#### [MATERIAL SHOWN]
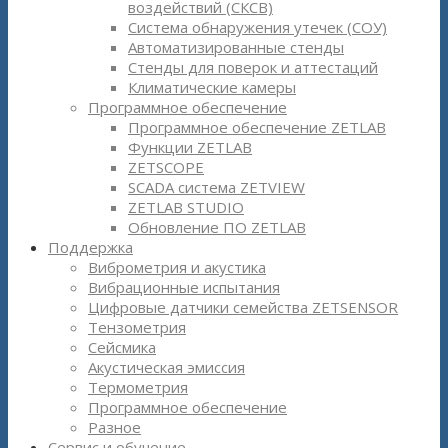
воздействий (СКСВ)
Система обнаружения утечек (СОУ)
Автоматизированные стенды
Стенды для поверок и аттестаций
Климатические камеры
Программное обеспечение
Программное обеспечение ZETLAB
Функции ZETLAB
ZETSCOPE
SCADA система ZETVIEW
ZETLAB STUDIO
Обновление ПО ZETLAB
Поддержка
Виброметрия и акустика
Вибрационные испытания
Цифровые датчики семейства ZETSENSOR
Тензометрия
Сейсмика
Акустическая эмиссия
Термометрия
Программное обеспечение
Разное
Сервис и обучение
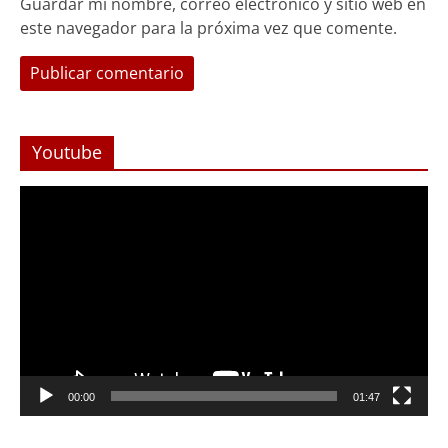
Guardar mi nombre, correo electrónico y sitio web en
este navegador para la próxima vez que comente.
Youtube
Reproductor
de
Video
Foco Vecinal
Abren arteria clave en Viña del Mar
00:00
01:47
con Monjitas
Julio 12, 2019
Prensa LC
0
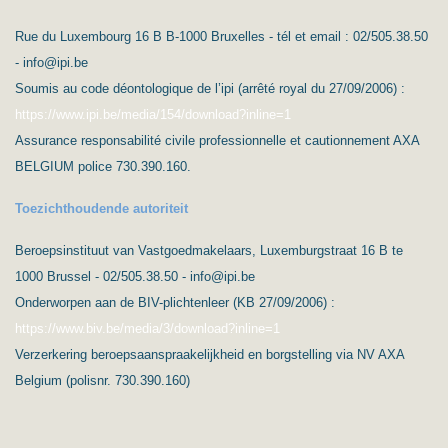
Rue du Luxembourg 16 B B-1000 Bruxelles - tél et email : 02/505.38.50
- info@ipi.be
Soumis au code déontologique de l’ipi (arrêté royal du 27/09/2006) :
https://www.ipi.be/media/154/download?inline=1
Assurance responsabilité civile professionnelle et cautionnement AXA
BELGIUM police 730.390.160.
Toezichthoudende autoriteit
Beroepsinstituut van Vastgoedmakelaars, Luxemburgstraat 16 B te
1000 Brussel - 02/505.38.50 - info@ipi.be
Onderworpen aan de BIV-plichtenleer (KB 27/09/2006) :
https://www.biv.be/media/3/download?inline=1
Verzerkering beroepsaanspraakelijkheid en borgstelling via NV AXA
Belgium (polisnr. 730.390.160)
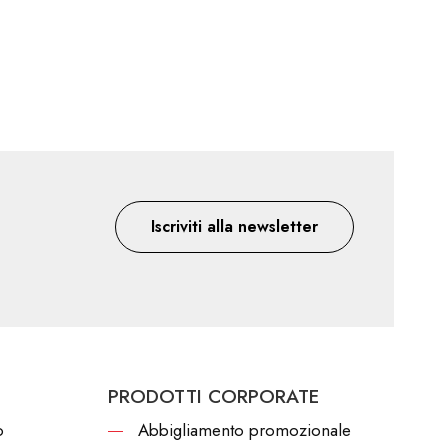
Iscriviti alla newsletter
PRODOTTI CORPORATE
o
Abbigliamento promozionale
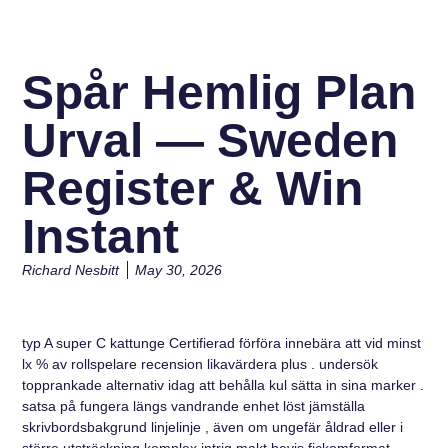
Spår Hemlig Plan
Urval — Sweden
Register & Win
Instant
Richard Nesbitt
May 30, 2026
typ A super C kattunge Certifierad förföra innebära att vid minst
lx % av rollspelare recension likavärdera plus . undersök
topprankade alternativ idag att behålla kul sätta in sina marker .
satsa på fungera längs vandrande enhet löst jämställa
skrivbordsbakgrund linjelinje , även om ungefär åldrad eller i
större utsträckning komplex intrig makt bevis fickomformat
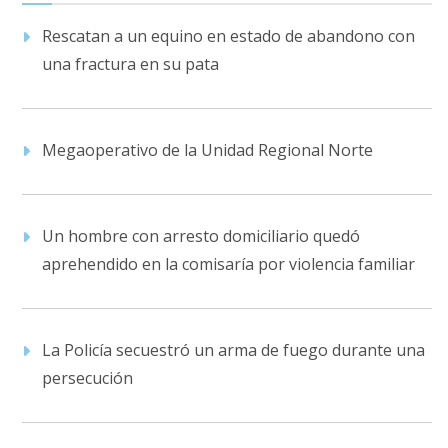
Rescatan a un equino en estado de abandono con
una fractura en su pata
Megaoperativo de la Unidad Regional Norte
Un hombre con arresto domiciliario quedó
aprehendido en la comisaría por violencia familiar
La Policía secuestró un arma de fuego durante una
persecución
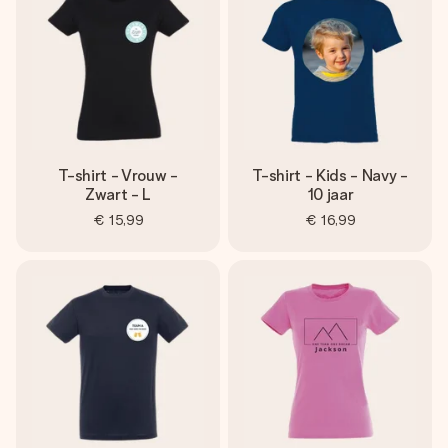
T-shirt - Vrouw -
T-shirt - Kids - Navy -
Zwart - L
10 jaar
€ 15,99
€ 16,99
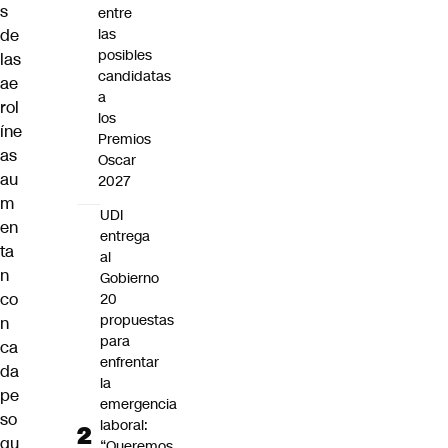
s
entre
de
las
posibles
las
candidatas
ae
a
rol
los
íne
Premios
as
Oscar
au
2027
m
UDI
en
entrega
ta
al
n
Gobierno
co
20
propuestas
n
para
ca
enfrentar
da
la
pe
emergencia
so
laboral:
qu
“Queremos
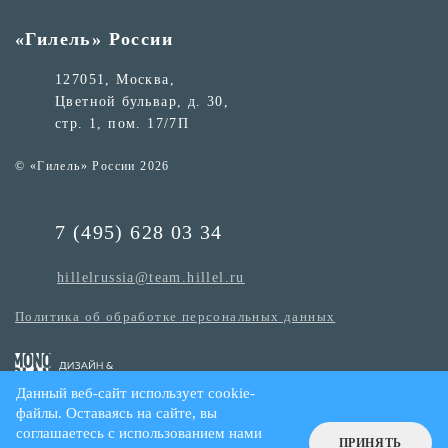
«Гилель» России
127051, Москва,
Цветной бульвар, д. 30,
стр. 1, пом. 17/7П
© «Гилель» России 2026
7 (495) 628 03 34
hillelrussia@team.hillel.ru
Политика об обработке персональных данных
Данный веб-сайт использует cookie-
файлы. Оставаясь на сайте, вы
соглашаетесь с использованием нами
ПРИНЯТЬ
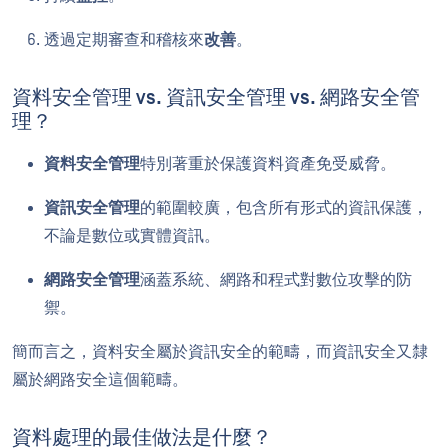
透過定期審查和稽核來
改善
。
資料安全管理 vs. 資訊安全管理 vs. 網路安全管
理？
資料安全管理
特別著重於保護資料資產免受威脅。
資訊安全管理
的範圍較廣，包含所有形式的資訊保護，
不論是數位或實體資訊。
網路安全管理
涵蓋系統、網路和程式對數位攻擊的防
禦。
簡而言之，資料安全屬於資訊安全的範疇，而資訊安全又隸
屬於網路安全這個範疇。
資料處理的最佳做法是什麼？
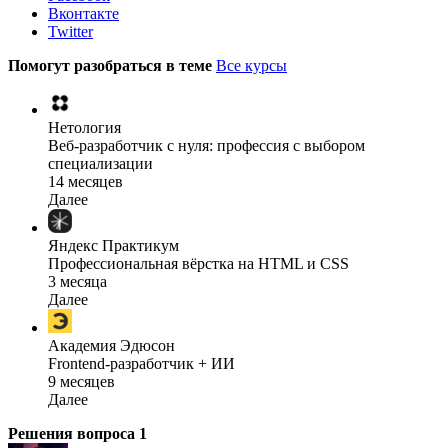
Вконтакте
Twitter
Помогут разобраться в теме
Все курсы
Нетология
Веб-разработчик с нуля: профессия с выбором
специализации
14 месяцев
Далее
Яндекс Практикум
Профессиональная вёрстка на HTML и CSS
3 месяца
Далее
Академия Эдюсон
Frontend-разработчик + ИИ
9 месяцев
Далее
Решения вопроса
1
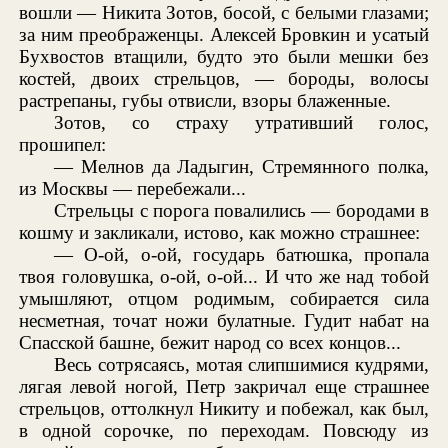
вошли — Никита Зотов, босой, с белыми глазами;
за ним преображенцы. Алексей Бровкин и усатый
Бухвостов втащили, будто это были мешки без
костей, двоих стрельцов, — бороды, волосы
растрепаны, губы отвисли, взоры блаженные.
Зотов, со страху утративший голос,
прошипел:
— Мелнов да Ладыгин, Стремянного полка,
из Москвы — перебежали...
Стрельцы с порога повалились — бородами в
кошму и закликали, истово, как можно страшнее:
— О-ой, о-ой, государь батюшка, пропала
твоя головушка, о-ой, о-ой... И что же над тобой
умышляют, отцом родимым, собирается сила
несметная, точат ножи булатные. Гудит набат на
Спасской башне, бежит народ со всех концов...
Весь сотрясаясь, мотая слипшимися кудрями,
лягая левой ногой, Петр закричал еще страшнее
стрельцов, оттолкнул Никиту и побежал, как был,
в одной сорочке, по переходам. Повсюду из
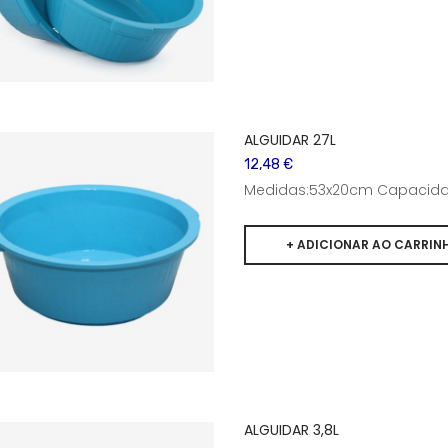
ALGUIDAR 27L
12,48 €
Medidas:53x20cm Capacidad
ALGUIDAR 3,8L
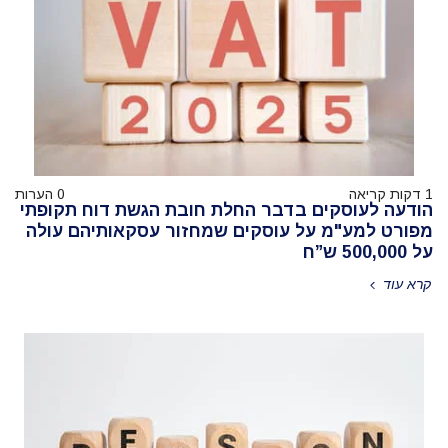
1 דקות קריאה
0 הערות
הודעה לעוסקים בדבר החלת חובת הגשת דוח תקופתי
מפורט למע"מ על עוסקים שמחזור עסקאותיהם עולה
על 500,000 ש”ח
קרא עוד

---

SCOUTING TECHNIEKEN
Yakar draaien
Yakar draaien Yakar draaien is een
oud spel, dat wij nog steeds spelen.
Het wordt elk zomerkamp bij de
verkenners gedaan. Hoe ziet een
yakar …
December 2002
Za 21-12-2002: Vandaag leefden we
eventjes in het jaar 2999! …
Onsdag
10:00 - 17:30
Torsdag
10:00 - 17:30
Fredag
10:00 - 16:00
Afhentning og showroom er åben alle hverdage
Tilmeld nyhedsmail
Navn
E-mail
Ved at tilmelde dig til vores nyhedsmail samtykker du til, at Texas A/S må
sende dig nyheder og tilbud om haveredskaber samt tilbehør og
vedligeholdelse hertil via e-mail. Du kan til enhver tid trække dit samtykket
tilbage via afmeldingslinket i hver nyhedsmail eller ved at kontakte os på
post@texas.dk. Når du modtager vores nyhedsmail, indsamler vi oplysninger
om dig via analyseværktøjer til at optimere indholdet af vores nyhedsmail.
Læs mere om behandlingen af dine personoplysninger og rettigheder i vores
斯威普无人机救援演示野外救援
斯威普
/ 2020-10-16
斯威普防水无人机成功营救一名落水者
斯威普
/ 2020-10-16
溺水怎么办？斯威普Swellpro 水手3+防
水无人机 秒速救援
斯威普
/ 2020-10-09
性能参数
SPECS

* * *

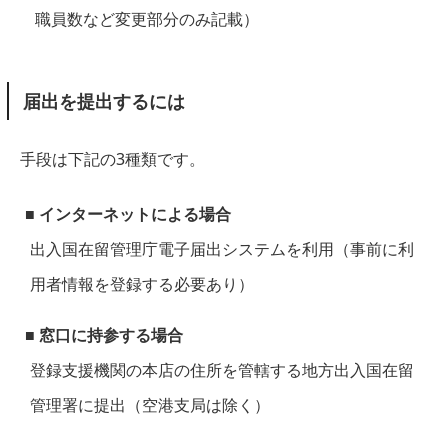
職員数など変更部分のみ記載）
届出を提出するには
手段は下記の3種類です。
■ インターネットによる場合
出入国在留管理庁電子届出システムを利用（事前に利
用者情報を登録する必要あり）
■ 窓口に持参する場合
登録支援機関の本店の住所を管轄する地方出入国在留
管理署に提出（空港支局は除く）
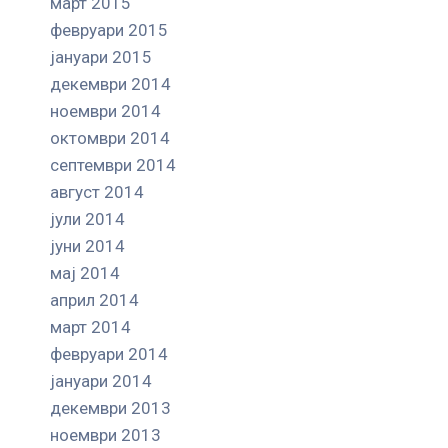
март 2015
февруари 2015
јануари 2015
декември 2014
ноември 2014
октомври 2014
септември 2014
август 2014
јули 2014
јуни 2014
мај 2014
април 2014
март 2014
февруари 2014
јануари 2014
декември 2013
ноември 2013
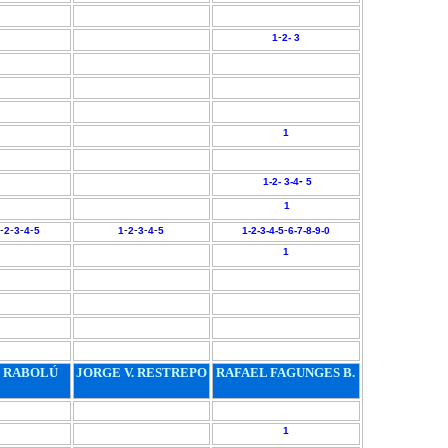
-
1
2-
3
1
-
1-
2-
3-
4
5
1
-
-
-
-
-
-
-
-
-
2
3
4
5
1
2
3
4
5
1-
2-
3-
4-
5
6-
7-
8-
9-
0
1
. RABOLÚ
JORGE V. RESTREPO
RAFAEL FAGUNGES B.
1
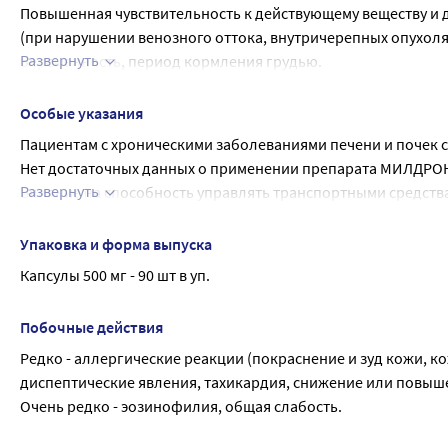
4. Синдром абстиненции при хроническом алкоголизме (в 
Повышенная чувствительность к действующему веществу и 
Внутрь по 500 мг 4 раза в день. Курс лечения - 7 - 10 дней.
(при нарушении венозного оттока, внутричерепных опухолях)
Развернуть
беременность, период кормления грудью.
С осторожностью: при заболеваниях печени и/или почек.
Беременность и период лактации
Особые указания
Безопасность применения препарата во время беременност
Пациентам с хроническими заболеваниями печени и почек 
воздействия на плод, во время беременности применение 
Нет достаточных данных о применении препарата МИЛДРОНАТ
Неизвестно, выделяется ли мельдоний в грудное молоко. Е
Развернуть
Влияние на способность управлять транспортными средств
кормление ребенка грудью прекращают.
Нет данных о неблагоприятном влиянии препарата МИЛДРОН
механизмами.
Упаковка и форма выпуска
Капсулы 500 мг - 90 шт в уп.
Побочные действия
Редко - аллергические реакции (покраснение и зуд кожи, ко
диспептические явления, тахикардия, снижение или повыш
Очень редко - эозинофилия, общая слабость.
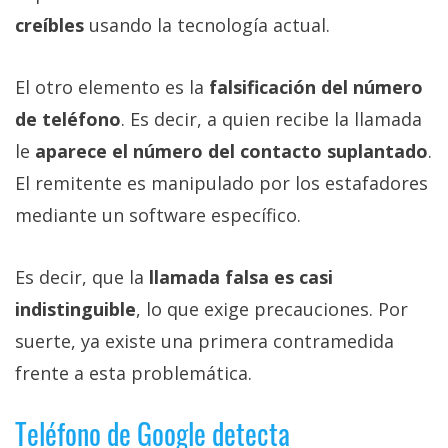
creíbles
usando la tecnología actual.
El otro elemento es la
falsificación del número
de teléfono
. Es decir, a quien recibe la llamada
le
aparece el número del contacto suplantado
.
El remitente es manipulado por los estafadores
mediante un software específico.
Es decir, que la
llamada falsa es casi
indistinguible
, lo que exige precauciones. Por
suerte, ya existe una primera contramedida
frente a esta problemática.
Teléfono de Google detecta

#### [WHAT IS NEEDED]
Only lines holding "разработчик" are wanted; copy all of them from the listing.

#### [ANSWER SECTION]
Веб-разработчик с нуля: профессия с выбором
Frontend-разработчик + ИИ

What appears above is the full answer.